I haven’t posted since Brazil. The last couple months have involved a lot of internal reflection, and there are many fragments I’m still parsing through.

It’s hard to describe the kinds of changes that took place in me while I was in Brazil. Undefinable. Unrestricted. Unexplainable.

I spend a lot of time these days on my hammock, the one I bought in Alfenas, looking up into the trees. The other evening at dusk, I was lying on it when a small owl landed on a branch right above my head. These moments are private, safe, part serene and part tumultuous.

Brazil provided me subtle ways each day to think about who I am without making it some sort of tortured, meta experience. It was gradual like the slow weathering of a rock with the tide. But now that I am separated from the experiences I had there I realize that I see things differently. I see food differently. I see materialism differently. I see myself–my spirituality, my values, my outward person–differently. It’s this internal conflict that makes me wonder about which words to use.

I’m on the edge of something being pushed from many directions. I’m the one being pushed, but I’m also the pusher. At times I feel like I’m in my hammock looking up at the owl and simultaneously the owl looking down at me.

I’m hoping to shift this perspectival turmoil into a beautiful space, but I’m not there yet. For now, I’m sifting through memories from four short weeks and trying to understand a lifetime of who I am and where I need to go from here. It’s partly an effort to know and love myself better and partly an effort to accept each moment for what it is, to not block the tide from weathering the rock but to also not need to understand how the rock is being weathered or what the rock will be in the future.

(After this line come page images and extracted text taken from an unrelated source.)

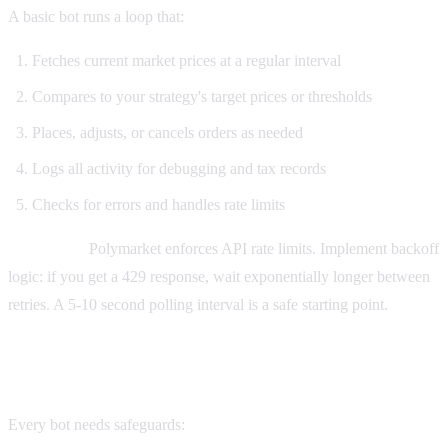
A basic bot runs a loop that:
Fetches current market prices at a regular interval
Compares to your strategy's target prices or thresholds
Places, adjusts, or cancels orders as needed
Logs all activity for debugging and tax records
Checks for errors and handles rate limits
Rate limits:
Polymarket enforces API rate limits. Implement backoff
logic: if you get a 429 response, wait exponentially longer between
retries. A 5-10 second polling interval is a safe starting point.
Step 7: Risk management
Every bot needs safeguards:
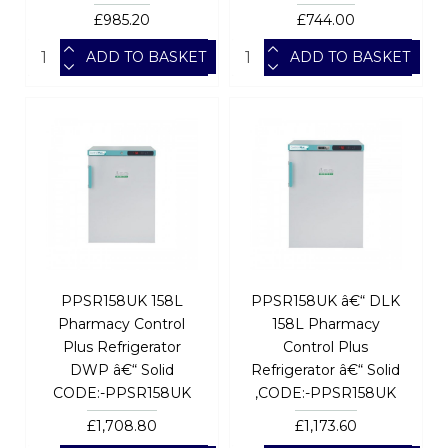
£985.20
£744.00
ADD TO BASKET
ADD TO BASKET
PPSR158UK 158L
PPSR158UK â€“ DLK
Pharmacy Control
158L Pharmacy
Plus Refrigerator
Control Plus
DWP â€“ Solid
Refrigerator â€“ Solid
CODE:-PPSR158UK
,CODE:-PPSR158UK
£1,708.80
£1,173.60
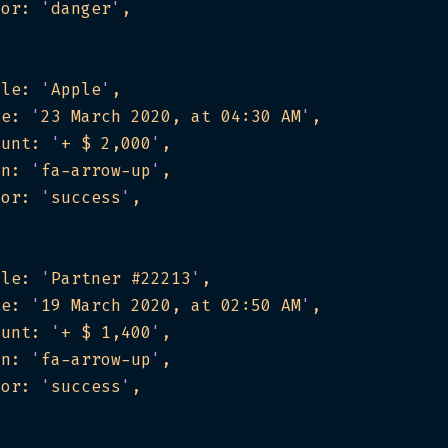
lor: 
'
danger
'
tle: 
'
Apple
'
te: 
'
23 March 2020, at 04:30 AM
'
ount: 
'
+ $ 2,000
'
on: 
'
fa-arrow-up
'
lor: 
'
success
'
tle: 
'
Partner #22213
'
te: 
'
19 March 2020, at 02:50 AM
'
ount: 
'
+ $ 1,400
'
on: 
'
fa-arrow-up
'
lor: 
'
success
'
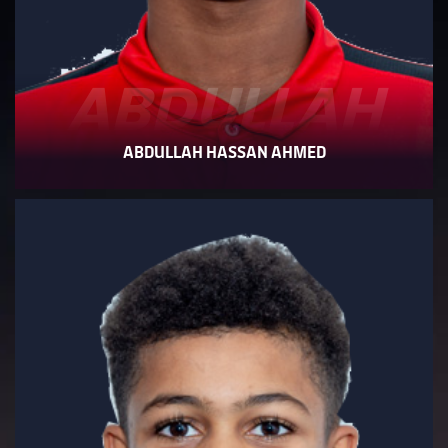
ABDULLAH
ABDULLAH HASSAN AHMED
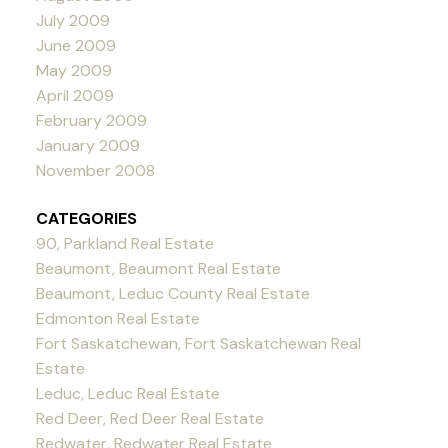
July 2009
June 2009
May 2009
April 2009
February 2009
January 2009
November 2008
CATEGORIES
90, Parkland Real Estate
Beaumont, Beaumont Real Estate
Beaumont, Leduc County Real Estate
Edmonton Real Estate
Fort Saskatchewan, Fort Saskatchewan Real
Estate
Leduc, Leduc Real Estate
Red Deer, Red Deer Real Estate
Redwater, Redwater Real Estate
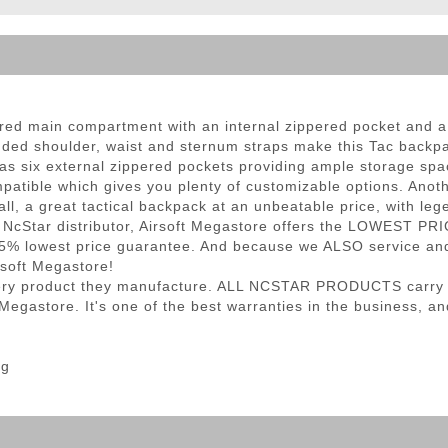
ble Triggers
ered main compartment with an internal zippered pocket and a
dded shoulder, waist and sternum straps make this Tac backpa
s six external zippered pockets providing ample storage space
tible which gives you plenty of customizable options. Anothe
ll, a great tactical backpack at an unbeatable price, with leg
 NcStar distributor, Airsoft Megastore offers the LOWEST PRI
5% lowest price guarantee. And because we ALSO service and 
rsoft Megastore!
very product they manufacture. ALL NCSTAR PRODUCTS carry a 
gastore. It's one of the best warranties in the business, and 
ng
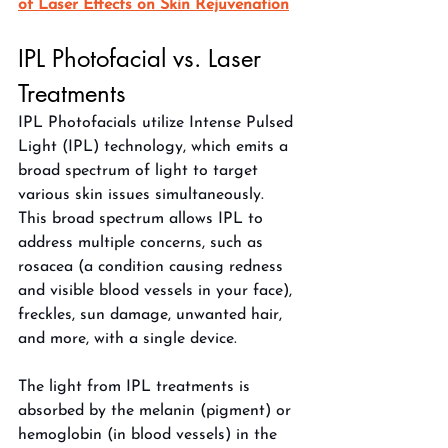
of Laser Effects on Skin Rejuvenation
IPL Photofacial vs. Laser 
Treatments
IPL Photofacials utilize Intense Pulsed 
Light (IPL) technology, which emits a 
broad spectrum of light to target 
various skin issues simultaneously. 
This broad spectrum allows IPL to 
address multiple concerns, such as 
rosacea (a condition causing redness 
and visible blood vessels in your face), 
freckles, sun damage, unwanted hair, 
and more, with a single device. 
The light from IPL treatments is 
absorbed by the melanin (pigment) or 
hemoglobin (in blood vessels) in the 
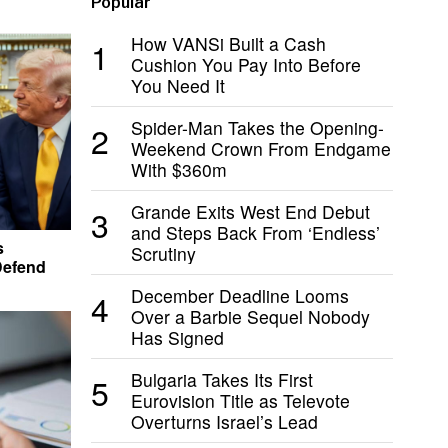
Popular
How VANSi Built a Cash
1
Cushion You Pay Into Before
You Need It
Spider-Man Takes the Opening-
2
Weekend Crown From Endgame
With $360m
Grande Exits West End Debut
3
and Steps Back From ‘Endless’
s
Scrutiny
Defend
December Deadline Looms
4
Over a Barbie Sequel Nobody
Has Signed
Bulgaria Takes Its First
5
Eurovision Title as Televote
Overturns Israel’s Lead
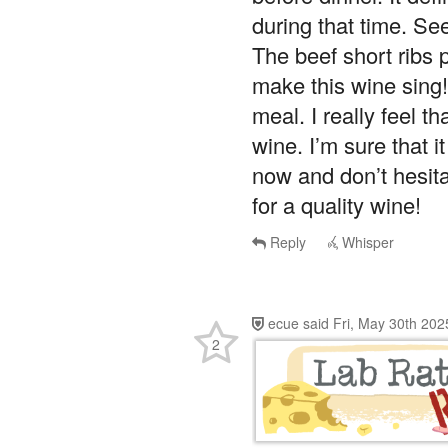
during that time. Se
The beef short ribs p
make this wine sing!
meal. I really feel th
wine. I’m sure that i
now and don’t hesitat
for a quality wine!
Reply
Whisper
ecue
said
Fri, May 30th 202
2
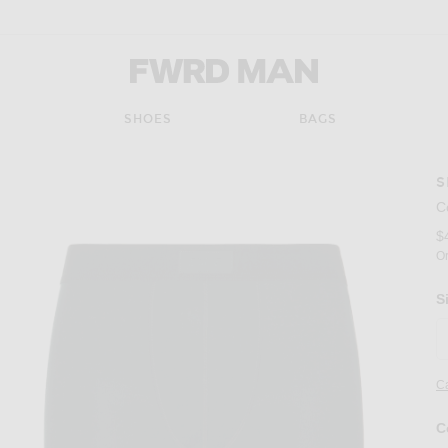
FWRD Man
SHOES
BAGS
S
C
$
Or
S
Ca
C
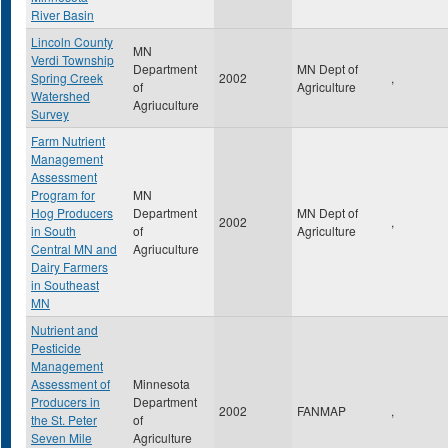
River Basin
Lincoln County
MN
Verdi Township
Department
MN Dept of
Spring Creek
2002
,
of
Agriculture
Watershed
Agriuculture
Survey
Farm Nutrient
Management
Assessment
Program for
MN
Hog Producers
Department
MN Dept of
2002
,
in South
of
Agriculture
Central MN and
Agriuculture
Dairy Farmers
in Southeast
MN
Nutrient and
Pesticide
Management
Assessment of
Minnesota
Producers in
Department
2002
FANMAP
,
the St. Peter
of
Seven Mile
Agriculture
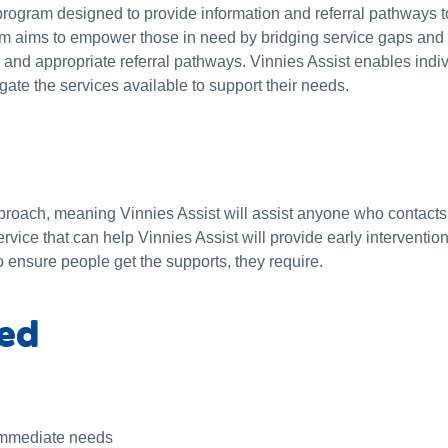
 program designed to provide information and referral pathways t
m aims to empower those in need by bridging service gaps and o
on and appropriate referral pathways. Vinnies Assist enables ind
gate the services available to support their needs.
roach, meaning Vinnies Assist will assist anyone who contacts 
rvice that can help Vinnies Assist will provide early interventi
o ensure people get the supports, they require.
ded
 immediate needs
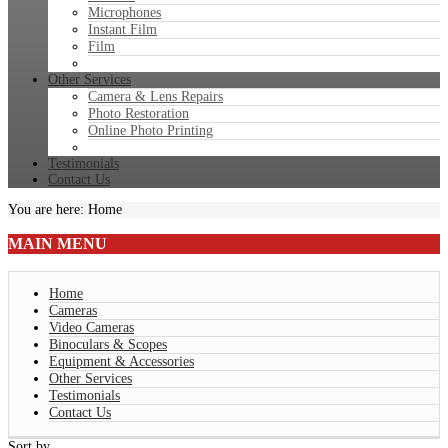
Microphones
Instant Film
Film
Other Services
Camera & Lens Repairs
Photo Restoration
Online Photo Printing
Testimonials
Contact Us
You are here:
Home
MAIN
MENU
Home
Cameras
Video Cameras
Binoculars & Scopes
Equipment & Accessories
Other Services
Testimonials
Contact Us
Sort by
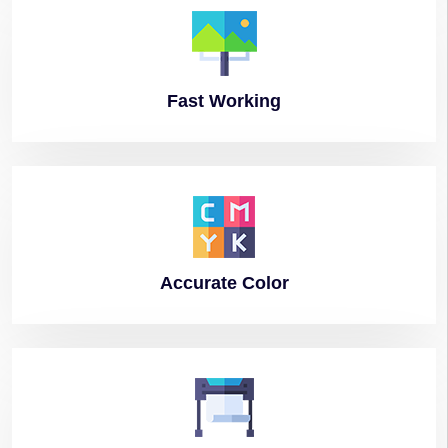
Fast
Working
Accurate
Color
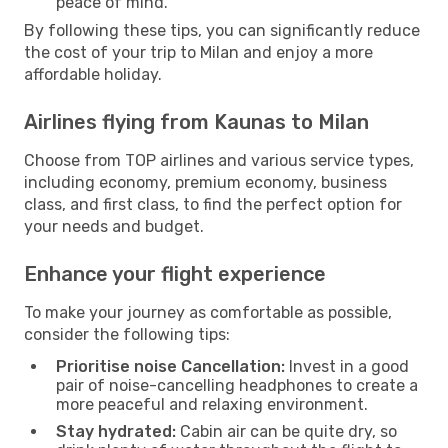
peace of mind.
By following these tips, you can significantly reduce
the cost of your trip to Milan and enjoy a more
affordable holiday.
Airlines flying from Kaunas to Milan
Choose from TOP airlines and various service types,
including economy, premium economy, business
class, and first class, to find the perfect option for
your needs and budget.
Enhance your flight experience
To make your journey as comfortable as possible,
consider the following tips:
Prioritise noise Cancellation:
Invest in a good
pair of noise-cancelling headphones to create a
more peaceful and relaxing environment.
Stay hydrated:
Cabin air can be quite dry, so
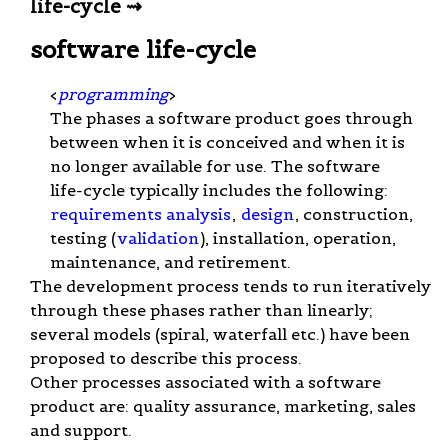
life-cycle ⇝
software life-cycle
<
programming
>
The phases a software product goes through
between when it is conceived and when it is
no longer available for use. The software
life-cycle typically includes the following:
requirements analysis
,
design
, construction,
testing (
validation
), installation, operation,
maintenance, and retirement.
The development process tends to run iteratively
through these phases rather than linearly;
several models (spiral, waterfall etc.) have been
proposed to describe this process.
Other processes associated with a software
product are: quality assurance, marketing, sales
and support.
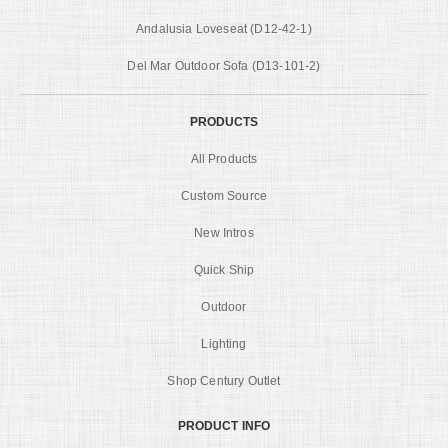
Andalusia Loveseat (D12-42-1)
Del Mar Outdoor Sofa (D13-101-2)
PRODUCTS
All Products
Custom Source
New Intros
Quick Ship
Outdoor
Lighting
Shop Century Outlet
PRODUCT INFO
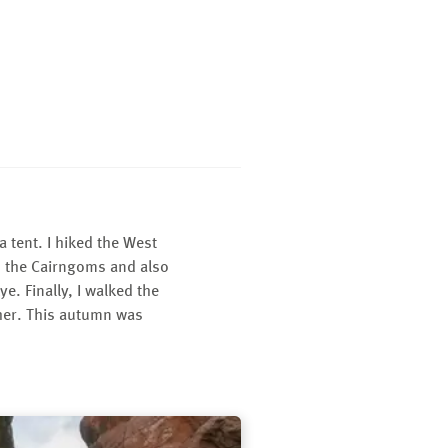
 tent. I hiked the West
n the Cairngoms and also
e. Finally, I walked the
ther. This autumn was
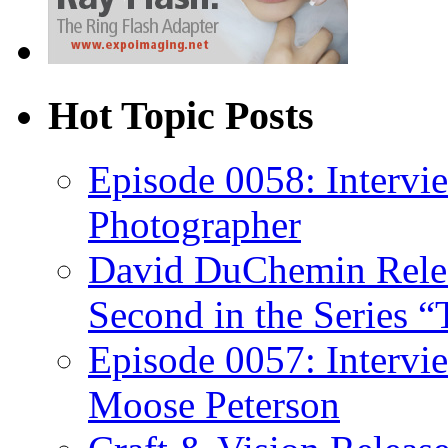
Hot Topic Posts
Episode 0058: Intervi
Photographer
David DuChemin Relea
Second in the Series “
Episode 0057: Intervi
Moose Peterson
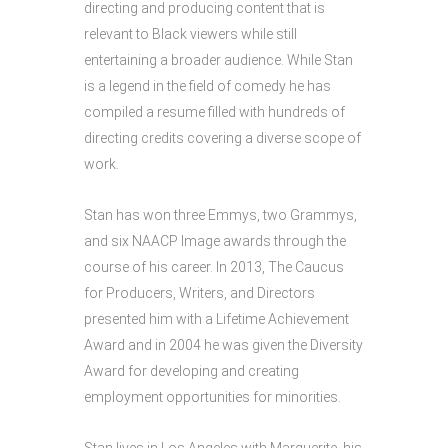
directing and producing content that is
relevant to Black viewers while still
entertaining a broader audience. While Stan
is a legend in the field of comedy he has
compiled a resume filled with hundreds of
directing credits covering a diverse scope of
work.
Stan has won three Emmys, two Grammys,
and six NAACP Image awards through the
course of his career. In 2013, The Caucus
for Producers, Writers, and Directors
presented him with a Lifetime Achievement
Award and in 2004 he was given the Diversity
Award for developing and creating
employment opportunities for minorities.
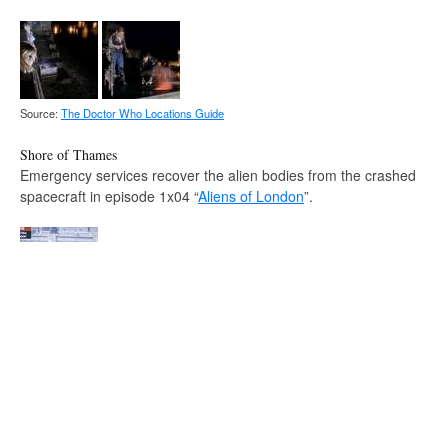
Source:
The Doctor Who Locations Guide
Shore of Thames
Emergency services recover the alien bodies from the crashed
spacecraft in episode 1x04 “
Aliens of London
”.
Source:
The Doctor Who Locations Guide
Fantastic Four: Rise of the Silver Surfer
The Queen's Walk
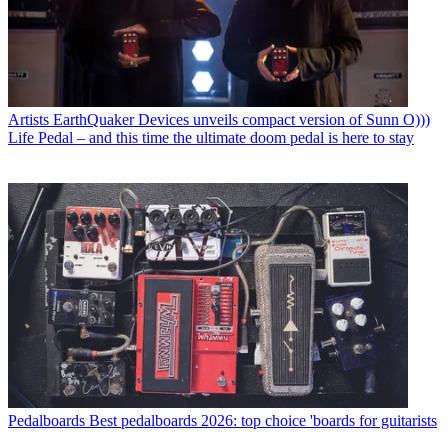
Artists
EarthQuaker Devices unveils compact version of Sunn O)))
Life Pedal – and this time the ultimate doom pedal is here to stay
Pedalboards
Best pedalboards 2026: top choice 'boards for guitarists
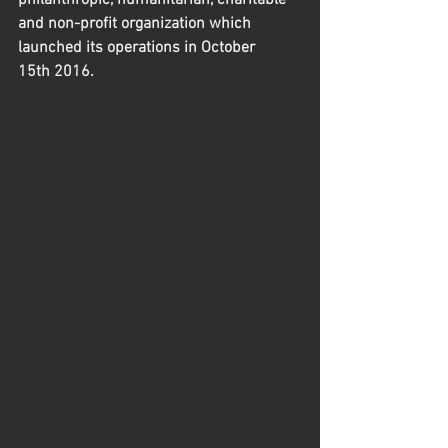
philanthropic, humanitarian, charitable 
and non-profit organization which 
launched its operations in October 
15th 2016.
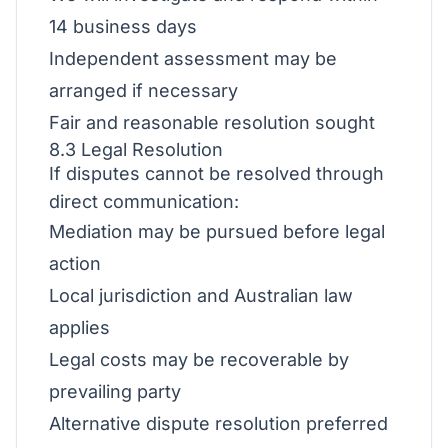
14 business days
Independent assessment may be
arranged if necessary
Fair and reasonable resolution sought
8.3 Legal Resolution
If disputes cannot be resolved through
direct communication:
Mediation may be pursued before legal
action
Local jurisdiction and Australian law
applies
Legal costs may be recoverable by
prevailing party
Alternative dispute resolution preferred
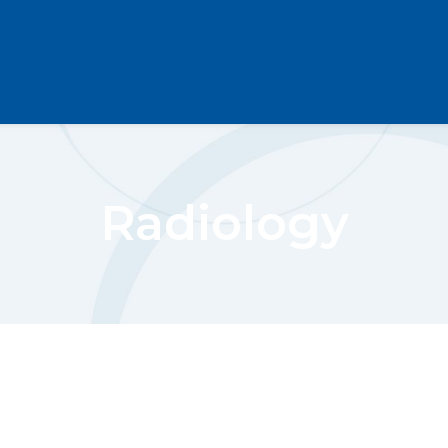
Radiology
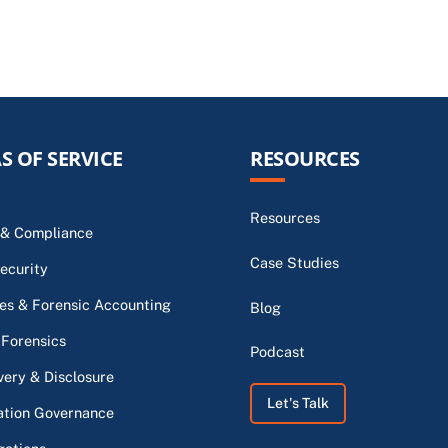
S OF SERVICE
RESOURCES
Resources
 & Compliance
Case Studies
ecurity
s & Forensic Accounting
Blog
 Forensics
Podcast
very & Disclosure
Let's Talk
ation Governance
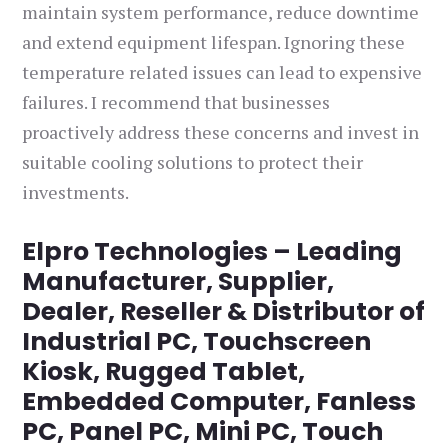
maintain system performance, reduce downtime
and extend equipment lifespan. Ignoring these
temperature related issues can lead to expensive
failures. I recommend that businesses
proactively address these concerns and invest in
suitable cooling solutions to protect their
investments.
Elpro Technologies – Leading
Manufacturer, Supplier,
Dealer, Reseller & Distributor of
Industrial PC, Touchscreen
Kiosk, Rugged Tablet,
Embedded Computer, Fanless
PC, Panel PC, Mini PC, Touch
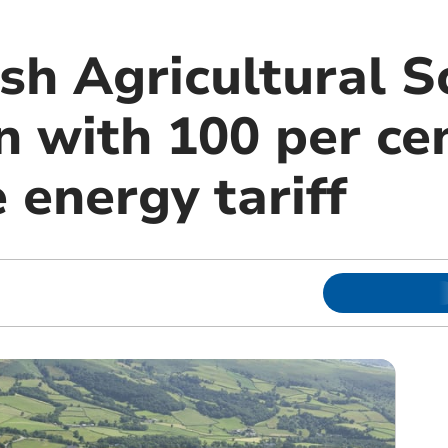
sh Agricultural S
n with 100 per ce
 energy tariff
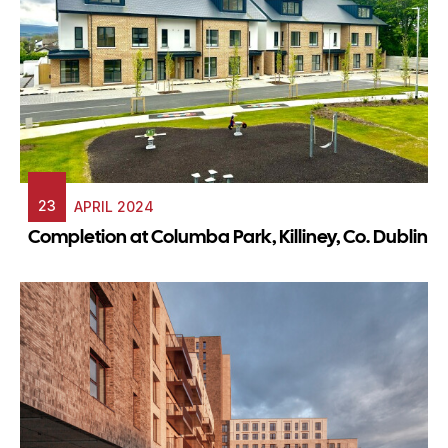
23
APRIL 2024
Completion at Columba Park, Killiney, Co. Dublin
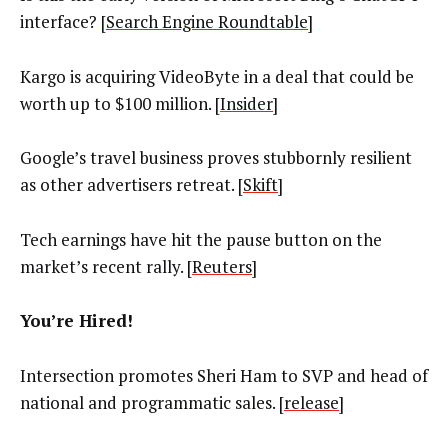
interface? [
Search Engine Roundtable
]
Kargo is acquiring VideoByte in a deal that could be
worth up to $100 million. [
Insider
]
Google’s travel business proves stubbornly resilient
as other advertisers retreat. [
Skift
]
Tech earnings have hit the pause button on the
market’s recent rally. [
Reuters
]
You’re Hired!
Intersection promotes Sheri Ham to SVP and head of
national and programmatic sales. [
release
]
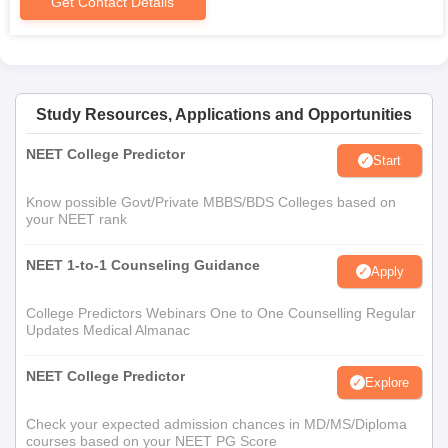
Get Contact Details
Study Resources, Applications and Opportunities
NEET College Predictor
Start
Know possible Govt/Private MBBS/BDS Colleges based on
your NEET rank
NEET 1-to-1 Counseling Guidance
Apply
College Predictors Webinars One to One Counselling Regular
Updates Medical Almanac
NEET College Predictor
Explore
Check your expected admission chances in MD/MS/Diploma
courses based on your NEET PG Score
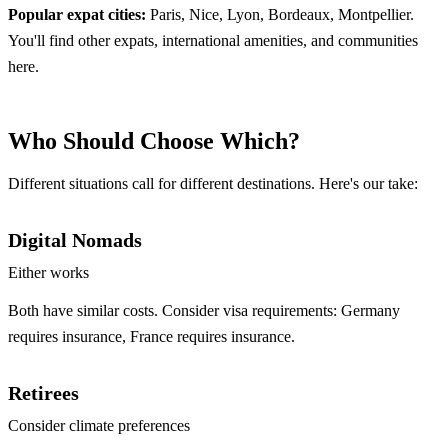
Popular expat cities:
Paris, Nice, Lyon, Bordeaux, Montpellier.
You'll find other expats, international amenities, and communities
here.
Who Should Choose Which?
Different situations call for different destinations. Here's our take:
Digital Nomads
Either works
Both have similar costs. Consider visa requirements: Germany
requires insurance, France requires insurance.
Retirees
Consider climate preferences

Brazilians have a word that I love. Saudades. It has no direct translation in English. It means a longing, an emptiness, but also somehow a fullness after an experience. It’s whole-bodied nostalgia, joyful and melancholy all at once. One definition I read online says that it “carries a repressed knowledge that the object of longing may never return.” It’s a celebratory, wistful feeling that somehow also sits heavy in your chest.

Following my monthlong journey, the word saudades fills me each day. I use it regularly with my friends in Brazil to express how deeply I miss them. But perhaps the saudades extend even deeper… to the me who I was before the trip and the person I’m unfolding into now that I’m back. Whoever she may be.